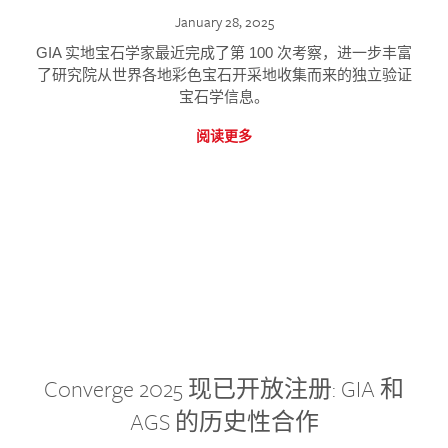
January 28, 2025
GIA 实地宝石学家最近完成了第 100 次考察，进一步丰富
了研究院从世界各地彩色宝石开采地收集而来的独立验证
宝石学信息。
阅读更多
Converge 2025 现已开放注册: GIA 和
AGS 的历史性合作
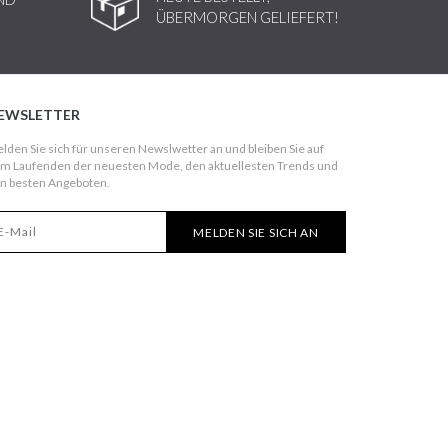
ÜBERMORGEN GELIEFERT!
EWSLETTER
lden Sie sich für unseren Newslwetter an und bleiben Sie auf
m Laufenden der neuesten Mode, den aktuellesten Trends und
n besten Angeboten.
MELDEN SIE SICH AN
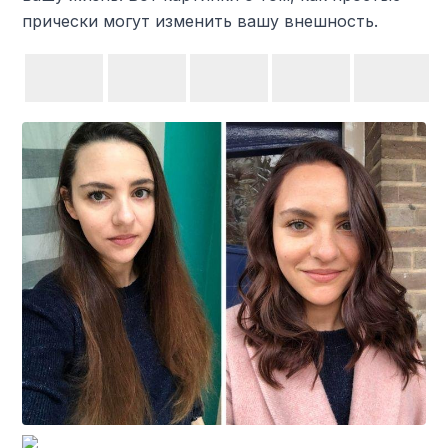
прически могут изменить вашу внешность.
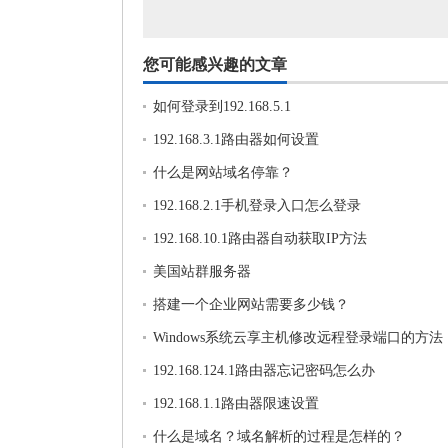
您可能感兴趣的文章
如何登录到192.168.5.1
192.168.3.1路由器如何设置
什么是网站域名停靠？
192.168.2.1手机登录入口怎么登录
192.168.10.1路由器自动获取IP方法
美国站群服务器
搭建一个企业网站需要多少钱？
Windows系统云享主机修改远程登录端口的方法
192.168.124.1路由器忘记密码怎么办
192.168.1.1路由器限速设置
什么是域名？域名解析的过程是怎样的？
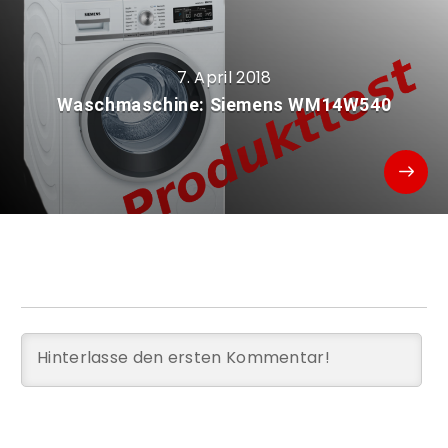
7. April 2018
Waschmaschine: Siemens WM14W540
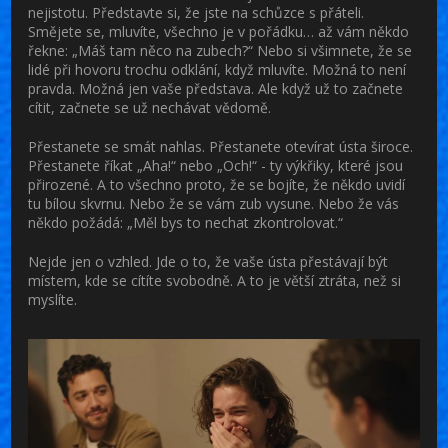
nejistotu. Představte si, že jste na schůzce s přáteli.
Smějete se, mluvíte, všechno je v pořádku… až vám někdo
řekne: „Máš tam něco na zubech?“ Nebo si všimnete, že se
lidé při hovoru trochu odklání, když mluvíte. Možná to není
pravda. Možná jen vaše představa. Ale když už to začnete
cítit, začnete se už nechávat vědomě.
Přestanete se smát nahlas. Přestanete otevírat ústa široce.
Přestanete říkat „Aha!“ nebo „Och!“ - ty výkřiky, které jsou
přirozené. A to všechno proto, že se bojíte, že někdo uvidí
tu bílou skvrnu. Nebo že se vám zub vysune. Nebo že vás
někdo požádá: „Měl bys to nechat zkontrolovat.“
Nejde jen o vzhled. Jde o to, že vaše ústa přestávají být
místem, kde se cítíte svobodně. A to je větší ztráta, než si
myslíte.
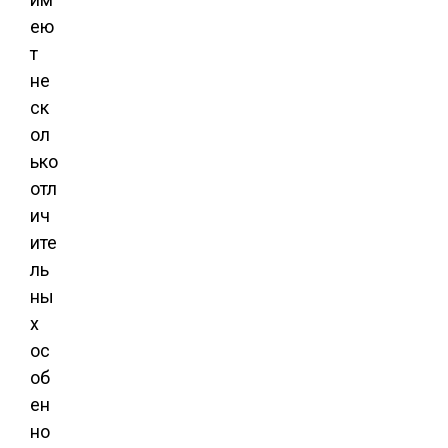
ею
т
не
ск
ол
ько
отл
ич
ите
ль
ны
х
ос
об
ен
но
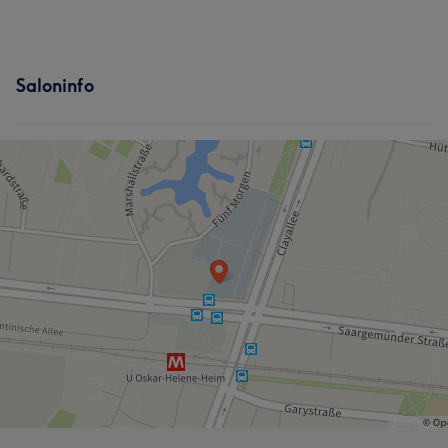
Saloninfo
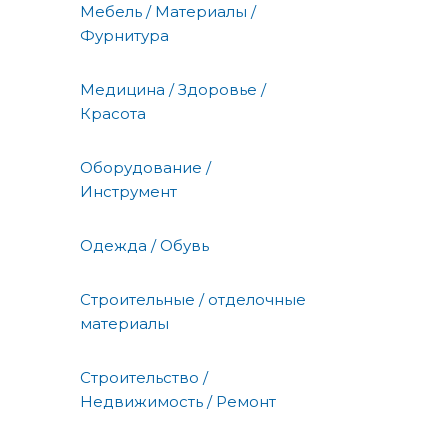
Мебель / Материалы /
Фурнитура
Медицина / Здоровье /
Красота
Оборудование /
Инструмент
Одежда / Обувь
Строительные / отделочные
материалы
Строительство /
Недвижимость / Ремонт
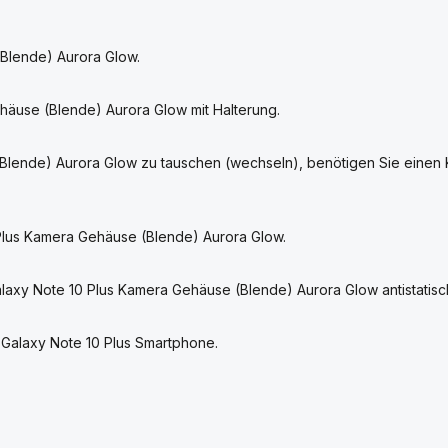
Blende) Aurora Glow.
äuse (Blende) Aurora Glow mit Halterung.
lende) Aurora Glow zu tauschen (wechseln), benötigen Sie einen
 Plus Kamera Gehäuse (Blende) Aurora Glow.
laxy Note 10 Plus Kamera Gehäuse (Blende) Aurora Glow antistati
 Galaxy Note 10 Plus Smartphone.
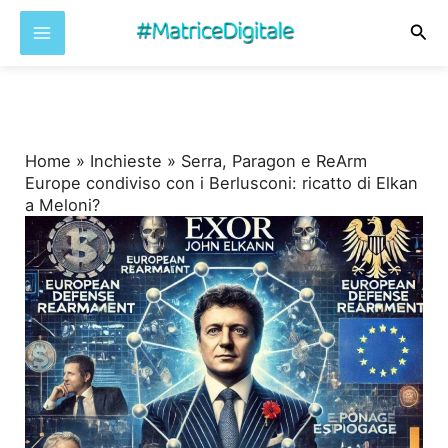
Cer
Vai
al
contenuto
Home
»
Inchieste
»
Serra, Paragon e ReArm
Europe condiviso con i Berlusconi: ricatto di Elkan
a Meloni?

------

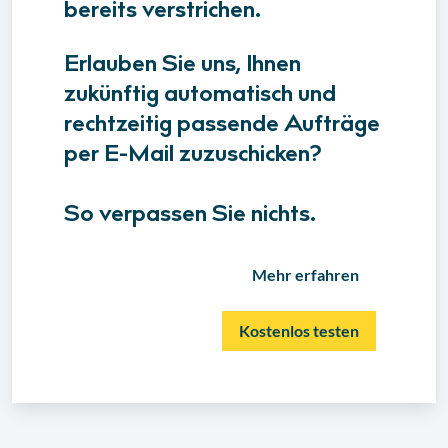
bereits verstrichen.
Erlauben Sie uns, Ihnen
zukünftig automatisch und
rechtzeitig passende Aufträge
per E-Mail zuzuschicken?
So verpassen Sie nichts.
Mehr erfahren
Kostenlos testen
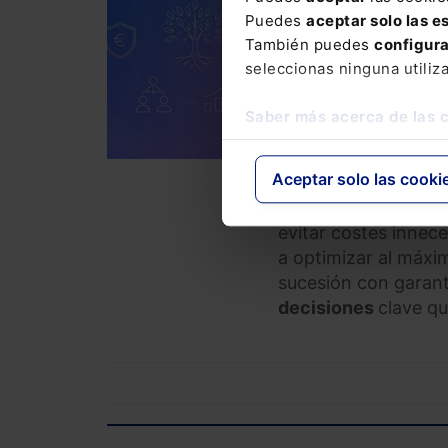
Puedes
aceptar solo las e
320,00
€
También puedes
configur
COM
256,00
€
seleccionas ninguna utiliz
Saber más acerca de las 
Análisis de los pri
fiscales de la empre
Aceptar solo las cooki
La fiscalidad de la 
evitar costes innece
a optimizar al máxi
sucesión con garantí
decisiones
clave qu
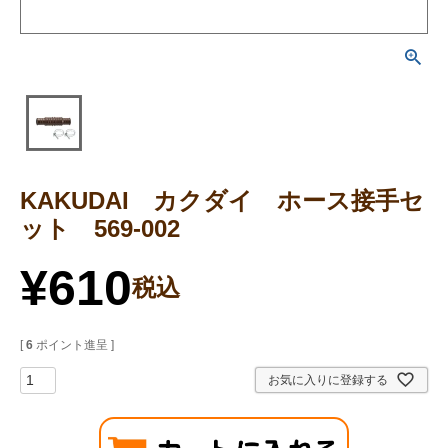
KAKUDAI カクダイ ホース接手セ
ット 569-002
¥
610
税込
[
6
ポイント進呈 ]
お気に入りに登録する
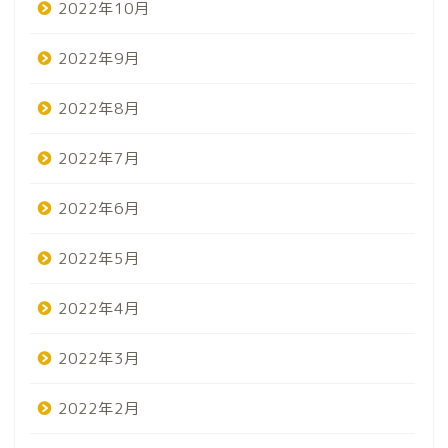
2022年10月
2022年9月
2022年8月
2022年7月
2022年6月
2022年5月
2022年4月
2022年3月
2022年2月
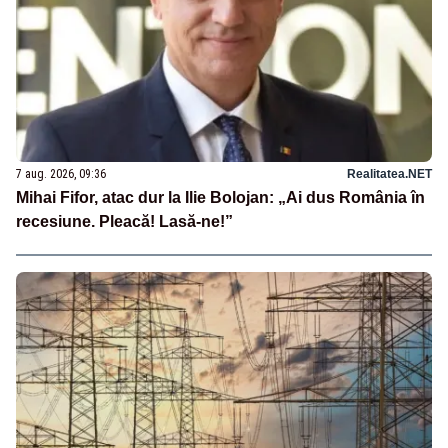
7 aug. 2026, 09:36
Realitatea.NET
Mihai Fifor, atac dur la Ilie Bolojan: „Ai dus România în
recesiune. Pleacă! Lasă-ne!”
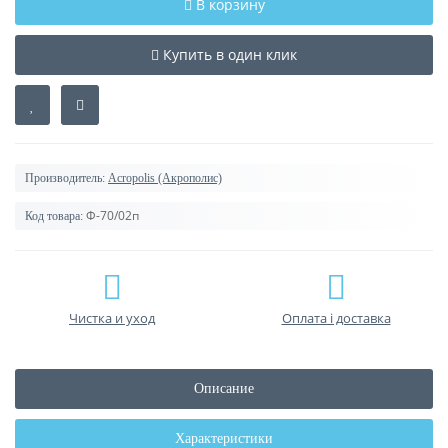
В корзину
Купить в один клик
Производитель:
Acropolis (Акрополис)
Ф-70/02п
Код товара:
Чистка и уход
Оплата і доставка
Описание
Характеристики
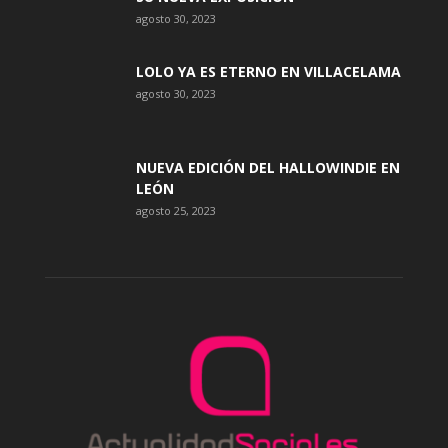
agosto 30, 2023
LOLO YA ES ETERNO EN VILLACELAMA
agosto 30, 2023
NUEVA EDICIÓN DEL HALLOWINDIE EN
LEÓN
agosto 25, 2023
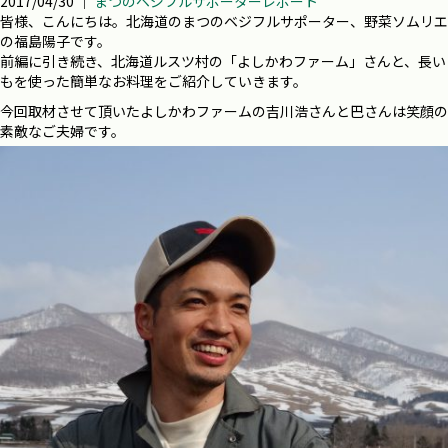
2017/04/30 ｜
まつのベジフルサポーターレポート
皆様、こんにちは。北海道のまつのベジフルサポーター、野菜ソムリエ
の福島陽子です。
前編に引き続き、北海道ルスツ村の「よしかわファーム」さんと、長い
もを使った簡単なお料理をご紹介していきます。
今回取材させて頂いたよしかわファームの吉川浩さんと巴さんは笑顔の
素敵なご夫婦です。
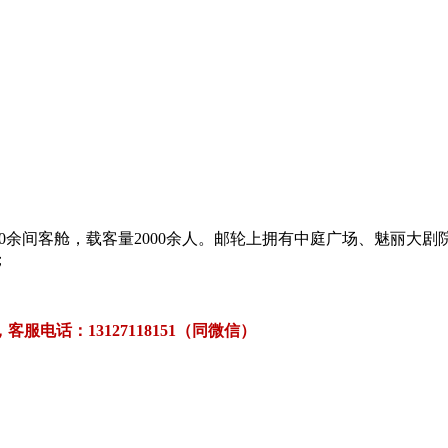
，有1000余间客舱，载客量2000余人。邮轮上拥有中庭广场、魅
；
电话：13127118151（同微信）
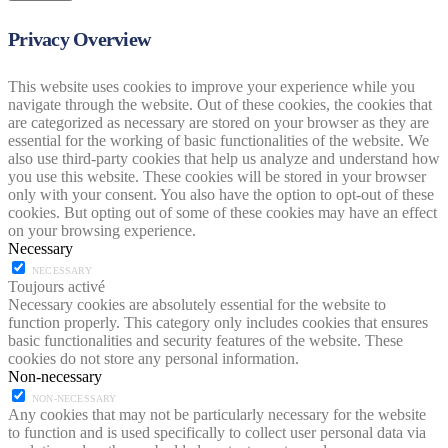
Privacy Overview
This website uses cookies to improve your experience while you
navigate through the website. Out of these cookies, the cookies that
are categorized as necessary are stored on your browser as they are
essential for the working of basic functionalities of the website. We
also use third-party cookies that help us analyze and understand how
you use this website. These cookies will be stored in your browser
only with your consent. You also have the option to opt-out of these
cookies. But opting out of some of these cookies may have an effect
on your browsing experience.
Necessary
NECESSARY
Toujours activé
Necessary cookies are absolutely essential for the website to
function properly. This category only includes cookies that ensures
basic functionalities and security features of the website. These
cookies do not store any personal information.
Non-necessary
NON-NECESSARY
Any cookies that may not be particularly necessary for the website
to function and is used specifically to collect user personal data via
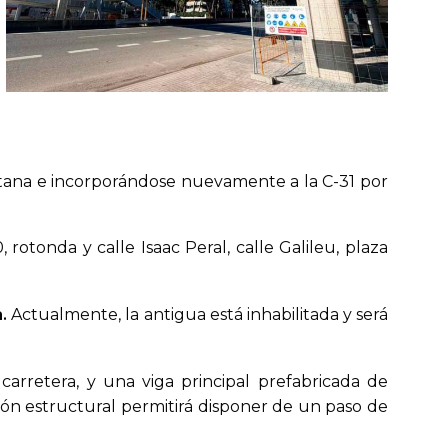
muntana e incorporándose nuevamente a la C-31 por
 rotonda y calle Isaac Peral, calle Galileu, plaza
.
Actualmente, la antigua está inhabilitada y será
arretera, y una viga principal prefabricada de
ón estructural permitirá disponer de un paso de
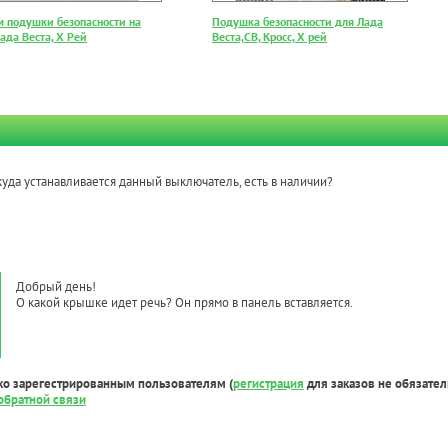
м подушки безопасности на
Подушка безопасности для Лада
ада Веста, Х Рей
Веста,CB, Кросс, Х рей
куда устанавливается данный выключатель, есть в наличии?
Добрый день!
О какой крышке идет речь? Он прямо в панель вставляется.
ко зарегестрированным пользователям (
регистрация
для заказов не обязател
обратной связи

------

» Task brief
Working from the entries above, please transcribe only the lines from the line with "Aceptar solo las cooki" through the line with "This website uses", exactly, with both end lines and without pictures.

» Response box
Aceptar solo las cooki
La fiscalidad de la 
evitar costes innece
a optimizar al máxi
sucesión con garantí
decisiones
clave qu
KAKUDAI カクダイ ホース接手セ
ット 569-002
¥
610
税込
[
6
ポイント進呈 ]
お気に入りに登録する
2022年10月
2022年9月
2022年8月
2022年7月
2022年6月
2022年5月
2022年4月
2022年3月
2022年2月
7 aug. 2026, 09:36
Realitatea.NET
Mihai Fifor, atac dur la Ilie Bolojan: „Ai dus România în
recesiune. Pleacă! Lasă-ne!”
В корзину
Купить в один клик
Производитель:
Acropolis (Акрополис)
Ф-70/02п
Код товара:
Чистка и уход
Оплата і доставка
Описание
Характеристики
agosto 30, 2023
LOLO YA ES ETERNO EN VILLACELAMA
agosto 30, 2023
NUEVA EDICIÓN DEL HALLOWINDIE EN
LEÓN
agosto 25, 2023
2017/04/30 ｜
まつのベジフルサポーターレポート
皆様、こんにちは。北海道のまつのベジフルサポーター、野菜ソムリエ
の福島陽子です。
前編に引き続き、北海道ルスツ村の「よしかわファーム」さんと、長い
もを使った簡単なお料理をご紹介していきます。
今回取材させて頂いたよしかわファームの吉川浩さんと巴さんは笑顔の
素敵なご夫婦です。
，有1000余间客舱，载客量2000余人。邮轮上拥有中庭广场、魅
；
电话：13127118151（同微信）
Privacy Overview
This website uses cookies to improve your experience while you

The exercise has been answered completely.